• REQUIRED ACTION: Across the entries below, how many lines contain the word "buttons"? Give the number alone.

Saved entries
+ + + + + + +
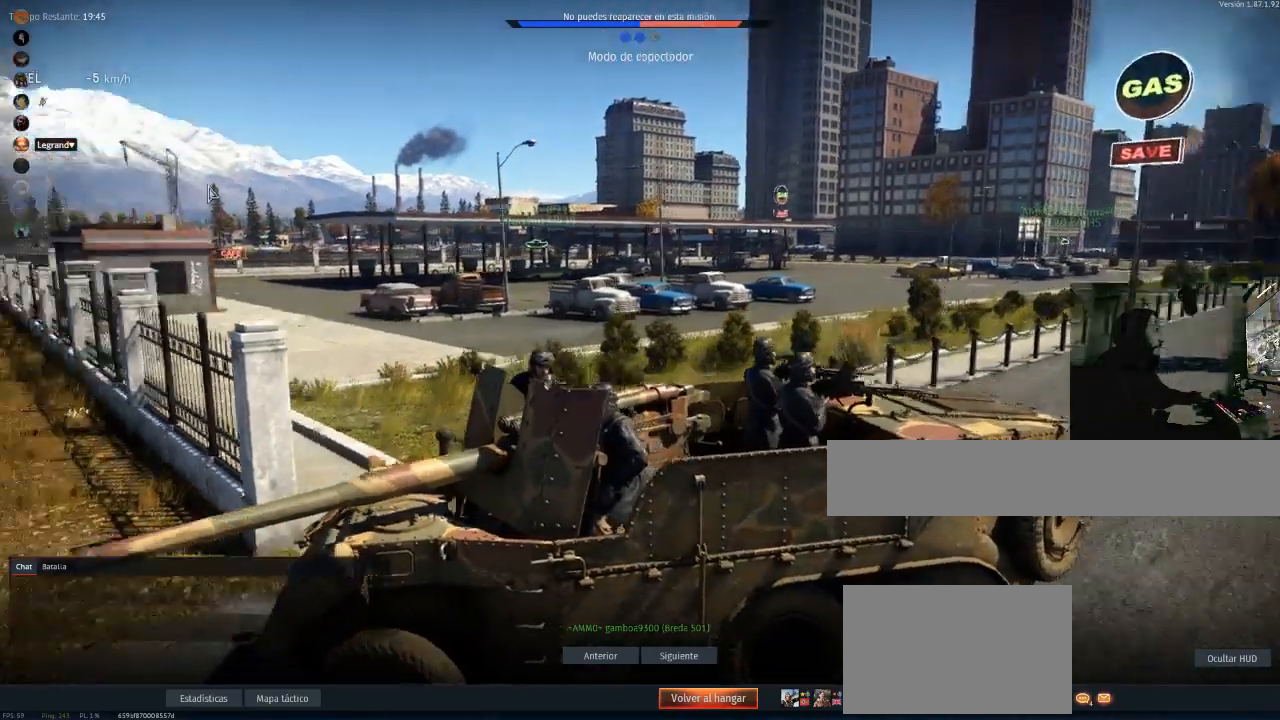
{"keys": [], "mouse": [], "mouse_move": "still", "events": []}
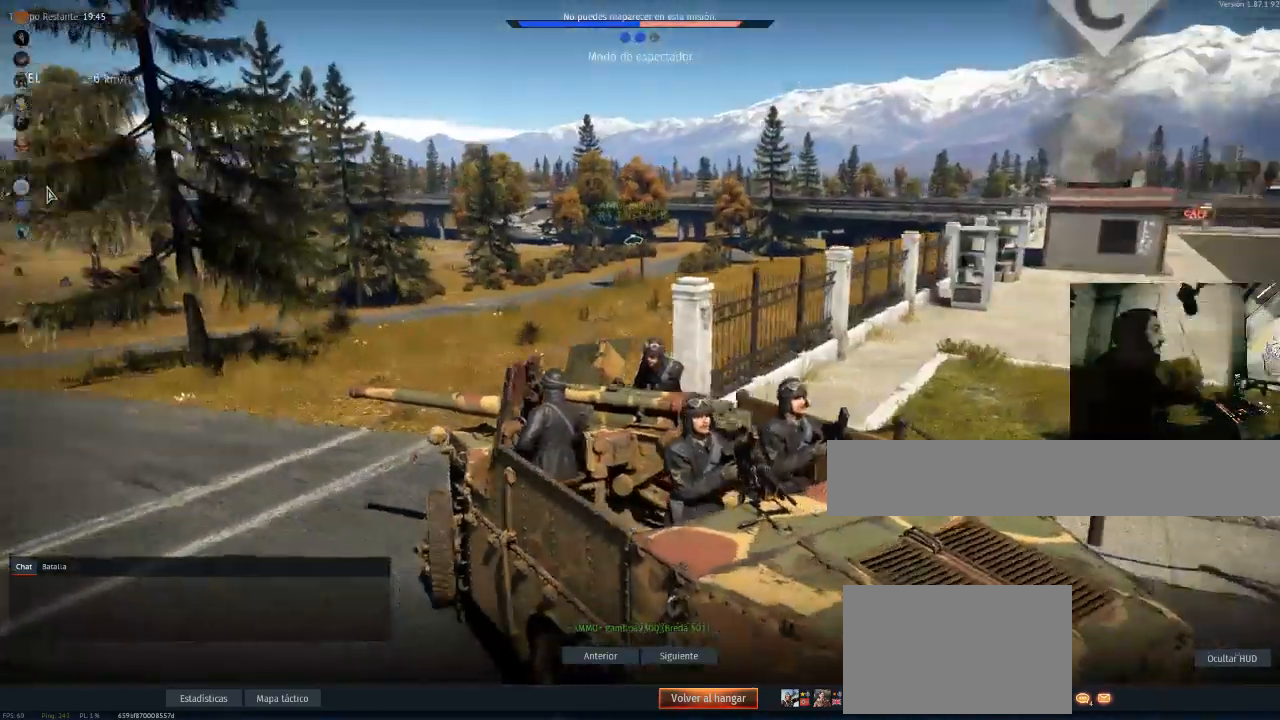
{"keys": [], "mouse": [], "mouse_move": "still", "events": []}
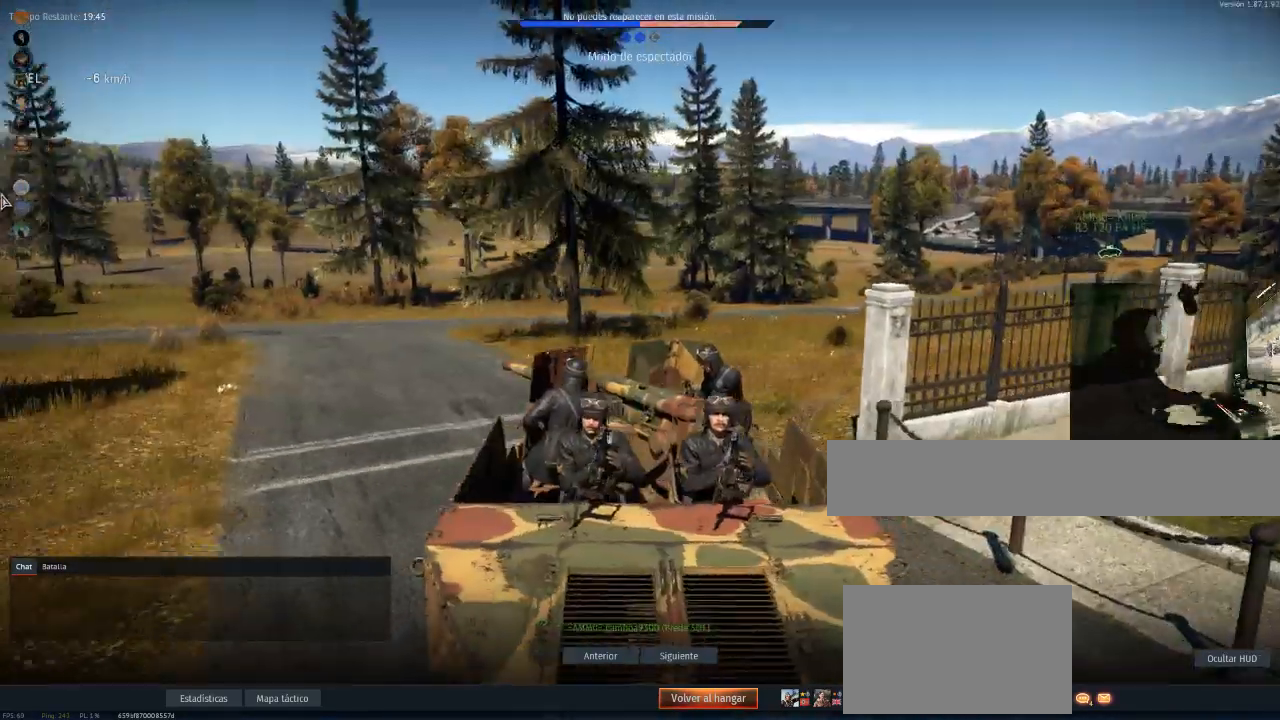
{"keys": [], "mouse": [], "mouse_move": "still", "events": []}
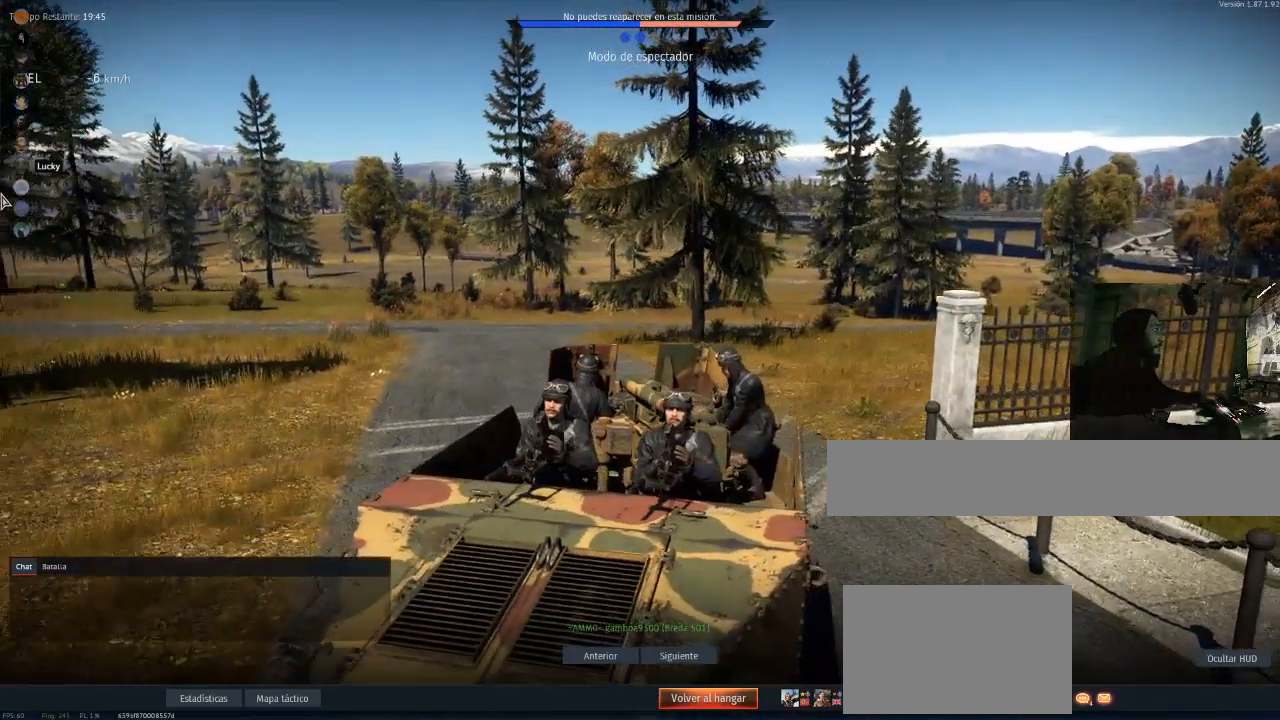
{"keys": [], "mouse": [], "mouse_move": "still", "events": []}
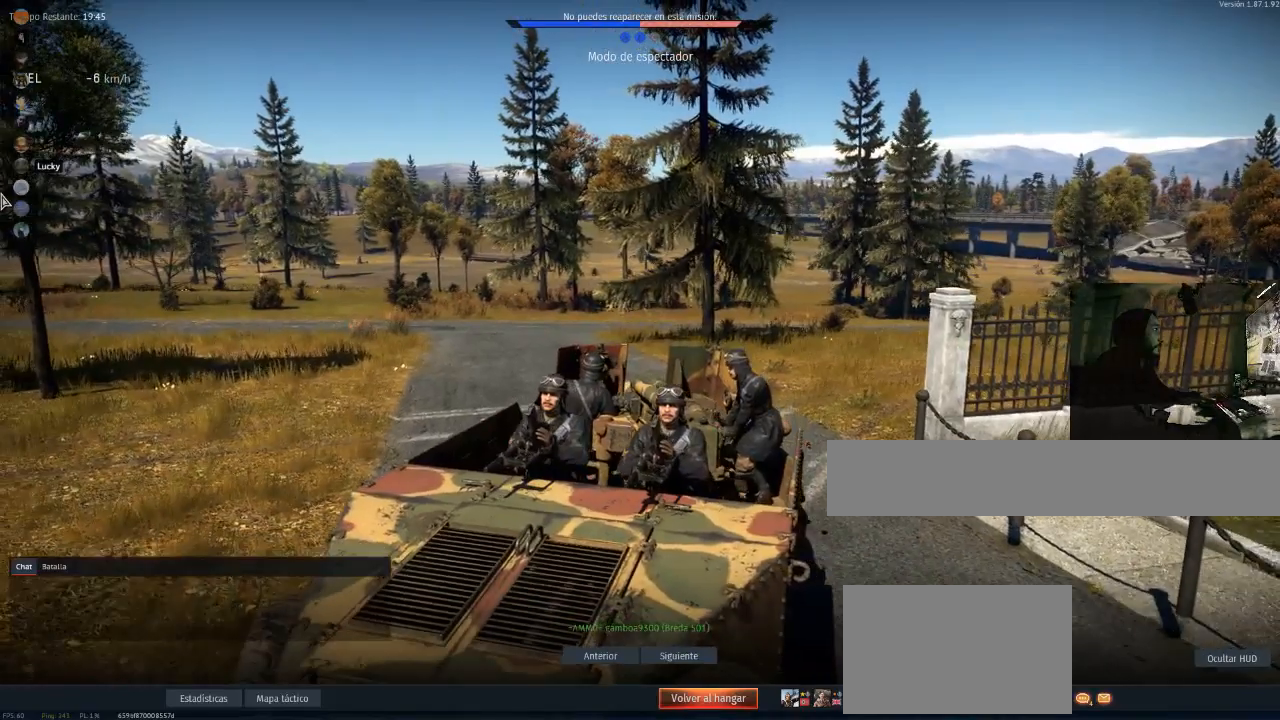
{"keys": [], "mouse": [], "mouse_move": "right", "events": []}
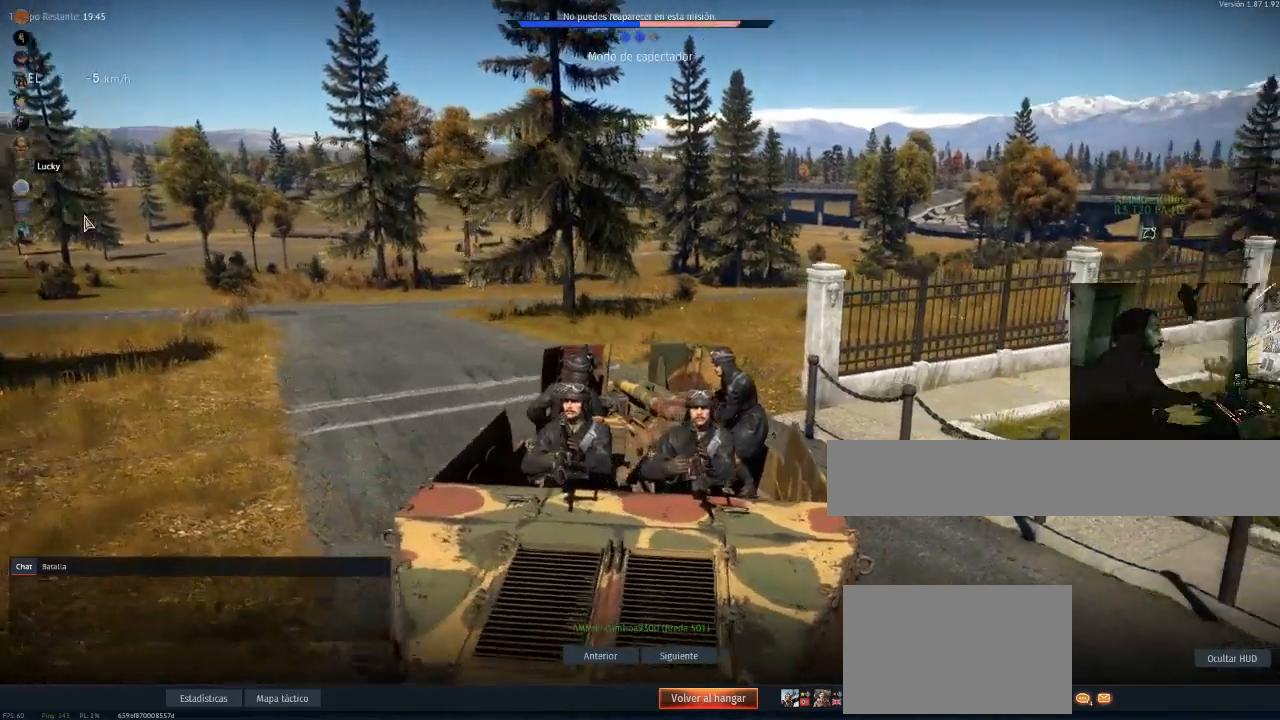
{"keys": [], "mouse": [], "mouse_move": "still", "events": []}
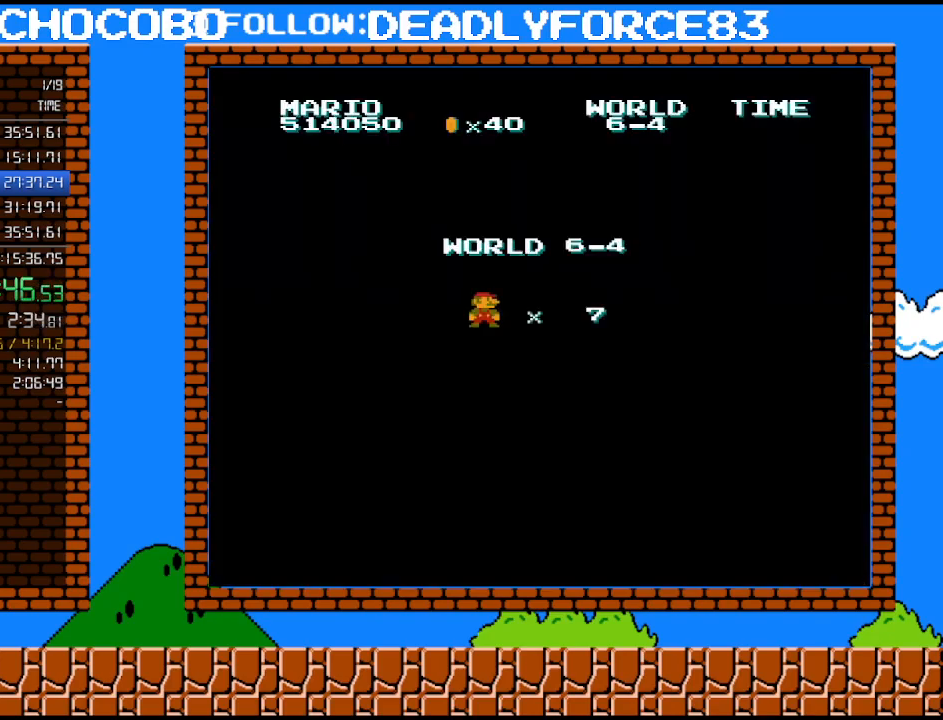
Gameplay with a controller (Nintendo layout); each line is a JSON object with the inputs held at the frame after it. "events" lists button and stick changes between this image and that frame as [ms after this image, input, new state], when the widget could be followed in between. Not read: L3 R3.
{"buttons": ["DPAD_RIGHT"], "events": [[483, "DPAD_RIGHT", "down"]]}
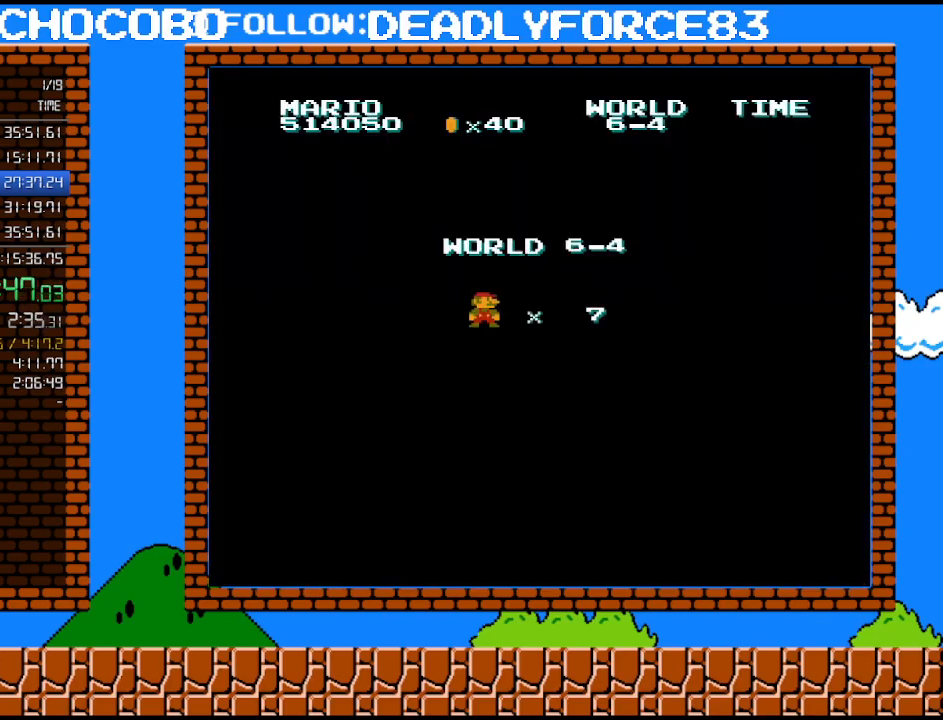
{"buttons": ["DPAD_RIGHT"], "events": []}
+ + + + + + +
• WRITTEN RESPONSE: 2